Melendez-Reicis’s personal interest in fitness has increased her investment in her work at Under Armour, and vice versa. “It’s incredibly fulfilling to work on products that I know I’m going to use—and not just use, but enjoy using—in my free time,” she says. “It changes the entire IP experience.”
Among the products for which Melendez-Reicis has handled the IP process are Under Armour’s mobile fitness apps and the company’s “connected shoe” technology, which allows users to record performance metrics via their footwear. Constructing the IP around these products has required Melendez-Reicis to familiarize herself with areas of the law that she didn’t encounter at Gazdzinski, such as trade secret and strategic publication, and to adjust her perspective to account for business objectives.
Counsel and Coach
Melendez-Reicis has achieved much during her tenure at Under Armour, but she remains proudest of her role in creating a chapter of the company’s Latino employee resource group—Latino Alliance—at her local office. Through this chapter, Melendez-Reicis, her colleagues, and cochairs Ramiro Diaz and Pedro Feitosa have partnered with nonprofits such as Latinitas and Con Mi MADRE and have put on a variety of events celebrating Latino culture. Above all else, Melendez-Reicis says, the chapter promotes meaningful cross-cultural exchanges in the office.
“It’s a great way to bring Latino culture to our non-Latino officemates while also allowing them to bring their cultures to us,” she emphasizes. “We’re trying to create a more open dialogue about what it means to be ‘you’ and what it means to be ‘me.’”

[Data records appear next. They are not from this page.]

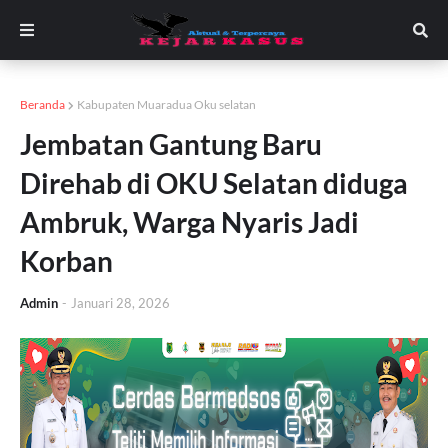
Beranda
Kabupaten Muaradua Oku selatan
Jembatan Gantung Baru
Direhab di OKU Selatan diduga
Ambruk, Warga Nyaris Jadi
Korban
Admin
-
Januari 28, 2026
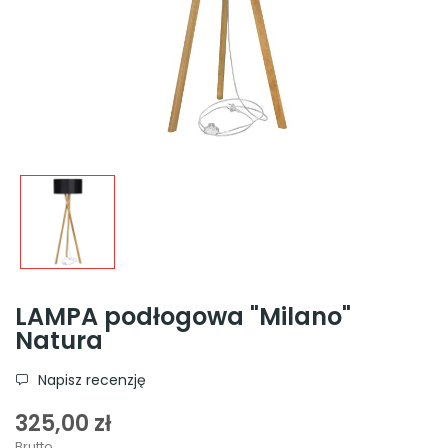
LAMPA podłogowa "Milano"
Natura
Napisz recenzję
325,00 zł
Brutto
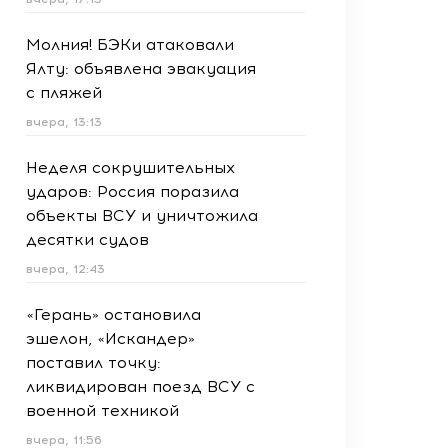
Молния! БЭКи атаковали
Ялту: объявлена эвакуация
с пляжей
вчера, 13:13
Неделя сокрушительных
ударов: Россия поразила
объекты ВСУ и уничтожила
десятки судов
вчера, 12:43
«Герань» остановила
эшелон, «Искандер»
поставил точку:
ликвидирован поезд ВСУ с
военной техникой
вчера, 11:56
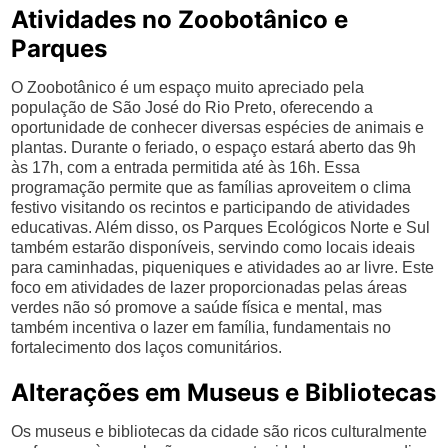
Atividades no Zoobotânico e
Parques
O Zoobotânico é um espaço muito apreciado pela
população de São José do Rio Preto, oferecendo a
oportunidade de conhecer diversas espécies de animais e
plantas. Durante o feriado, o espaço estará aberto das 9h
às 17h, com a entrada permitida até às 16h. Essa
programação permite que as famílias aproveitem o clima
festivo visitando os recintos e participando de atividades
educativas. Além disso, os Parques Ecológicos Norte e Sul
também estarão disponíveis, servindo como locais ideais
para caminhadas, piqueniques e atividades ao ar livre. Este
foco em atividades de lazer proporcionadas pelas áreas
verdes não só promove a saúde física e mental, mas
também incentiva o lazer em família, fundamentais no
fortalecimento dos laços comunitários.
Alterações em Museus e Bibliotecas
Os museus e bibliotecas da cidade são ricos culturalmente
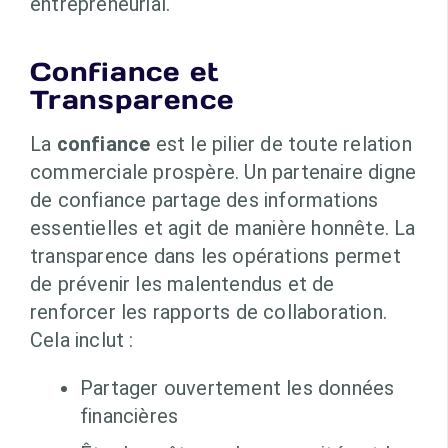
entrepreneurial.
Confiance et
Transparence
La
confiance
est le pilier de toute relation
commerciale prospère. Un partenaire digne
de confiance partage des informations
essentielles et agit de manière honnête. La
transparence dans les opérations permet
de prévenir les malentendus et de
renforcer les rapports de collaboration.
Cela inclut :
Partager ouvertement les données
financières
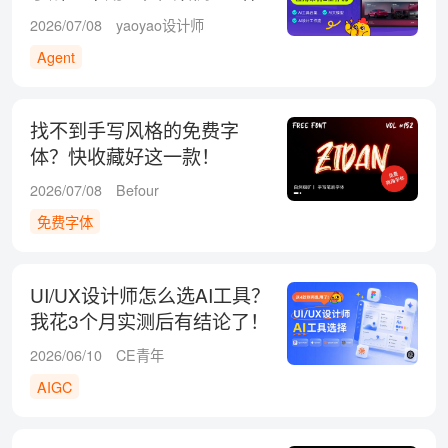
流
2026/07/08
yaoyao设计师
Agent
找不到手写风格的免费字
体？快收藏好这一款！
2026/07/08
Befour
免费字体
UI/UX设计师怎么选AI工具？
我花3个月实测后有结论了！
2026/06/10
CE青年
AIGC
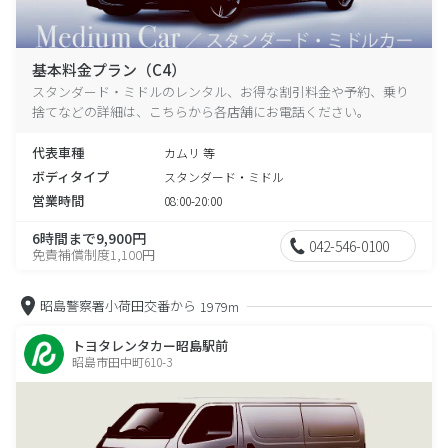
基本料金プラン（C4）
スタンダード・ミドルのレンタル、お得な割引料金や予約、乗り
捨てなどの詳細は、こちらから各店舗にお電話ください。
代表車種
カムリ 等
ボディタイプ
スタンダード・ミドル
営業時間
08:00-20:00
6時間まで9,900円
042-546-0100
免責補償制度1,100円
昭島警察署小荷田交番から
1979m
トヨタレンタカー昭島駅前
昭島市田中町610-3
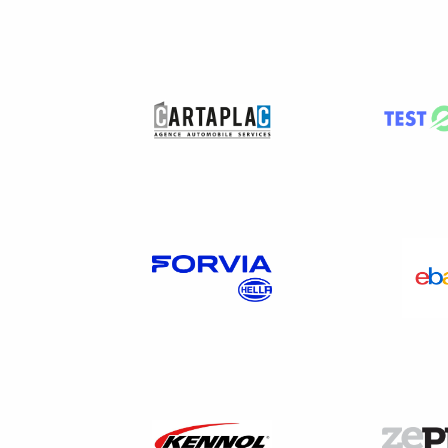
Certains constructeurs impose
limite d’autant plus les capaci
Tous ces constats contribuen
formation, l’acquisition de mat
Un cadre réglementair
Un accès renforcé aux d
Le
Règlement (UE) 2018/858
est un texte très important pour 
Il contient notamment une ob
discriminatoire à l’ensemble 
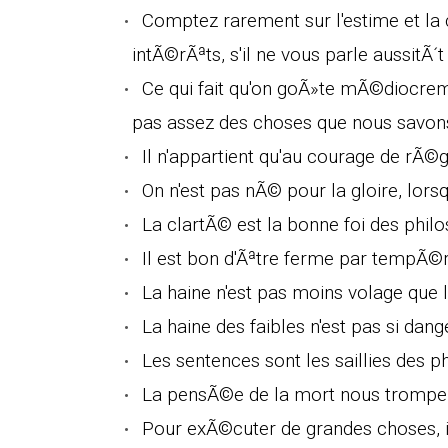
Comptez rarement sur l'estime et la
intÃ©rÃªts, s'il ne vous parle aussitÃ´t
Ce qui fait qu'on goÃ»te mÃ©diocreme
pas assez des choses que nous savon
Il n'appartient qu'au courage de rÃ©gl
On n'est pas nÃ© pour la gloire, lor
La clartÃ© est la bonne foi des phil
Il est bon d'Ãªtre ferme par tempÃ©r
La haine n'est pas moins volage que 
La haine des faibles n'est pas si dan
Les sentences sont les saillies des p
La pensÃ©e de la mort nous trompe, c
Pour exÃ©cuter de grandes choses, il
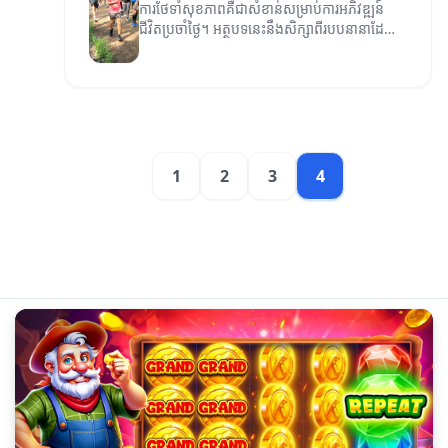
ការថែទាំសុខភាពគឺជាសំខាន់សម្រាប់ការអភិវឌ្ឍន៍
ជីវិតប្រចាំថ្ងៃ។ អត្ថបទនេះនឹងសិក្សាពីរបបនានាដែល
អាចជួយសម្រួលសុខភាពរបស់អ្នក។
1
2
3
4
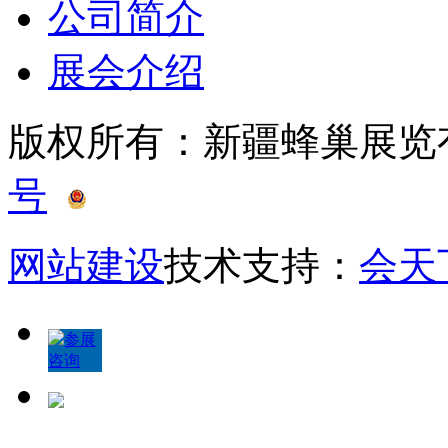
公司简介
展会介绍
版权所有：新疆蜂巢展
号
新公网安备 65010402
网站建设
技术支持：
会天
参展
咨询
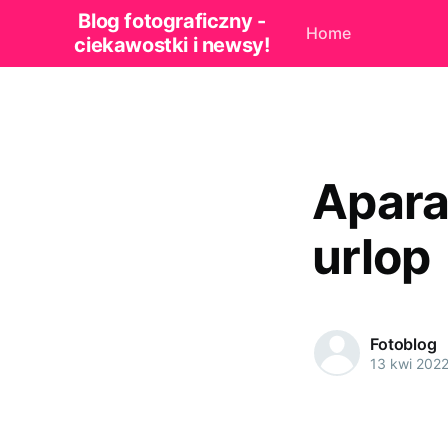
Blog fotograficzny -
Home
ciekawostki i newsy!
Apara
urlop
Fotoblog
13 kwi 202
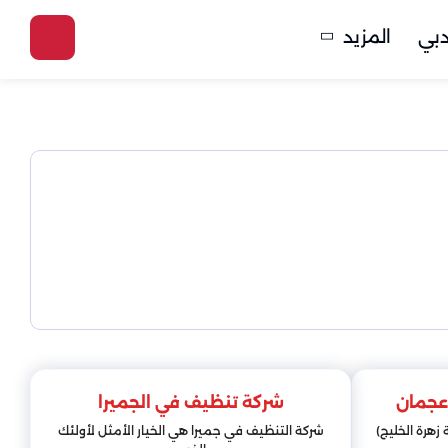
بي
المزيد
عجمان
شركة تنظيف في الجميرا
هرة الخليج)
شركة التنظيف في جميرا هي الخيار الأمثل لأولئك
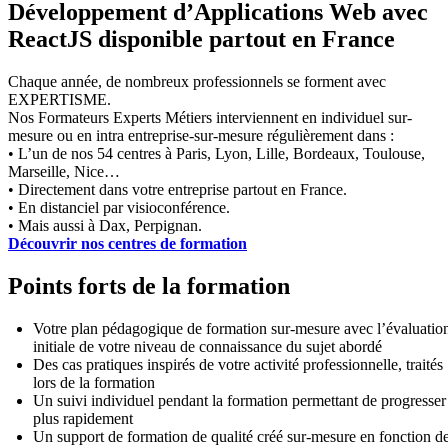
Développement d’Applications Web avec
ReactJS disponible partout en France
Chaque année, de nombreux professionnels se forment avec
EXPERTISME.
Nos Formateurs Experts Métiers interviennent en individuel sur-
mesure ou en intra entreprise-sur-mesure régulièrement dans :
• L’un de nos 54 centres à Paris, Lyon, Lille, Bordeaux, Toulouse,
Marseille, Nice…
• Directement dans votre entreprise partout en France.
• En distanciel par visioconférence.
• Mais aussi à Dax, Perpignan.
Découvrir nos centres de formation
Points forts de la formation
Votre plan pédagogique de formation sur-mesure avec l’évaluatio
initiale de votre niveau de connaissance du sujet abordé
Des cas pratiques inspirés de votre activité professionnelle, traités
lors de la formation
Un suivi individuel pendant la formation permettant de progresser
plus rapidement
Un support de formation de qualité créé sur-mesure en fonction d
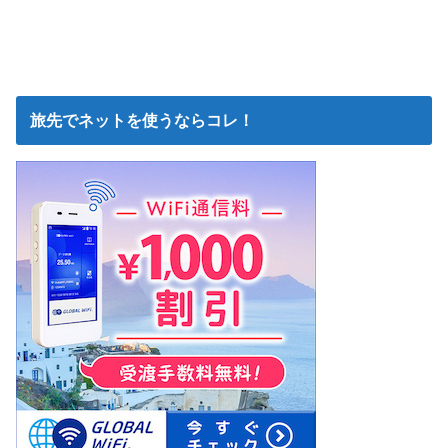
旅先でネットを使うならコレ！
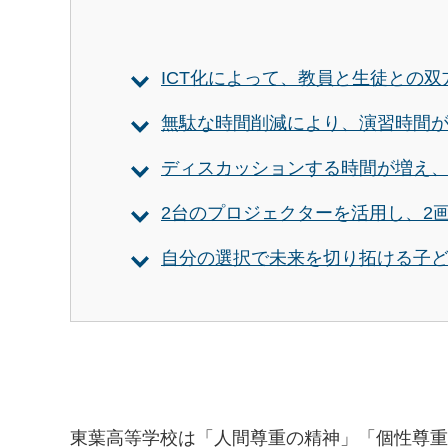
ICT化によって、教員と生徒との
無駄な時間削減により、演習時間
ディスカッションする時間が増え
2台のプロジェクターを活用し、2
自分の選択で未来を切り拓ける子
東葉高等学校は「人間尊重の精神」「個性尊重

Beyond her involvement with the Latino Alliance, Melendez-Reicis hopes to increase her impact in the community by mentoring and serving as an active role model. “My future focus is going to be on encouraging, inspiring, and assisting minority women who may not be represented in STEM careers to find that path. I want to carve out time to become one of those great mentors that I had in my own career,” she says.
Fortunately, Melendez-Reicis has accrued plenty of leadership experience to help her accomplish this goal. As she sees it, leadership is inextricably linked to the concept of ownership—but she views the concept of ownership from both sides. A leader must take ownership of their work, she explains, but not at the expense of team members’ ability to take ownership of theirs.
Of course, a leader must also evolve on a personal level, and Melendez-Reicis has plans to do exactly that. “I want to continue to develop an understanding of all aspects of IP law from a business perspective,” the senior counsel says, singling out copyright law and the intersection of IP law and privacy as topics that she’d like to explore further.
There’s always another mile to run, but Melendez-Reicis is standing at the ready.